Monday, May 7, 2012

What Defines Me

Well it's easy to say what DOESN'T define me, so let's start with that.

1) The scale. You don't define me. Heck, you don't even have words. You have numbers. And unlike "The Phantom Tollbooth", when it comes to definitions, words are WAY better than numbers. The best you can do is tell me where I am in my journey, not my value or my importance or my spirit. You can't measure my personality or my sense of humor. I only use you because I need a yardstick to check my growth (or should I say loss) status.

2) My weight. I am more than a number, (see above if you're one who likes to skip). That just shows how much of me there is to love, not who I am. I'm a small person with a big personality and that's not going to change no matter what I weigh. I'd like to believe that my weight is not the sole measuring tool by which my value as a human being is measured.

3) Food. What I eat or don't eat or drink or don't drink is my choice. Cheeseburgers don't launch themselves at my unwilling lips while my hands remain tied to my hips. No one is holding a diet coke to my face and forcing me to drink it. So, as long as I eat what I choose and deal with it, food doesn't own me or define me.

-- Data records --
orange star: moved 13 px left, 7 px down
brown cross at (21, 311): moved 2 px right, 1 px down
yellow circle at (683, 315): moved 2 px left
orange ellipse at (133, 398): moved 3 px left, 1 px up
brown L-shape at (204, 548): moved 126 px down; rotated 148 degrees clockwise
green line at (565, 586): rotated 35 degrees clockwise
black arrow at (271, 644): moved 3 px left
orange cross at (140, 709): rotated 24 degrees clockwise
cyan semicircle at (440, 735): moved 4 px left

-- PROBLEMS --
1) Does each statement below agree with the blog post? Answer yes or no for each, and quote the words of the blog post that decide it.
(a) The writer says the scale can measure personality.
(b) The writer uses the scale to check progress.
(c) The writer calls themself a small person with a big personality.
2) Repeat the blog post word for word from "Well it's easy" to "being is measured.".
This data was taken from a separate source.

-- RESPONSES IN ORDER --
1)
(a) No: "You can't measure my personality or my sense of humor."
(b) Yes: "I only use you because I need a yardstick to check my growth (or should I say loss) status."
(c) Yes: "I'm a small person with a big personality and that's not going to change no matter what I weigh."

2)
Well it's easy to say what DOESN'T define me, so let's start with that.

1) The scale. You don't define me. Heck, you don't even have words. You have numbers. And unlike "The Phantom Tollbooth", when it comes to definitions, words are WAY better than numbers. The best you can do is tell me where I am in my journey, not my value or my importance or my spirit. You can't measure my personality or my sense of humor. I only use you because I need a yardstick to check my growth (or should I say loss) status.

2) My weight. I am more than a number, (see above if you're one who likes to skip). That just shows how much of me there is to love, not who I am. I'm a small person with a big personality and that's not going to change no matter what I weigh. I'd like to believe that my weight is not the sole measuring tool by which my value as a human being is measured.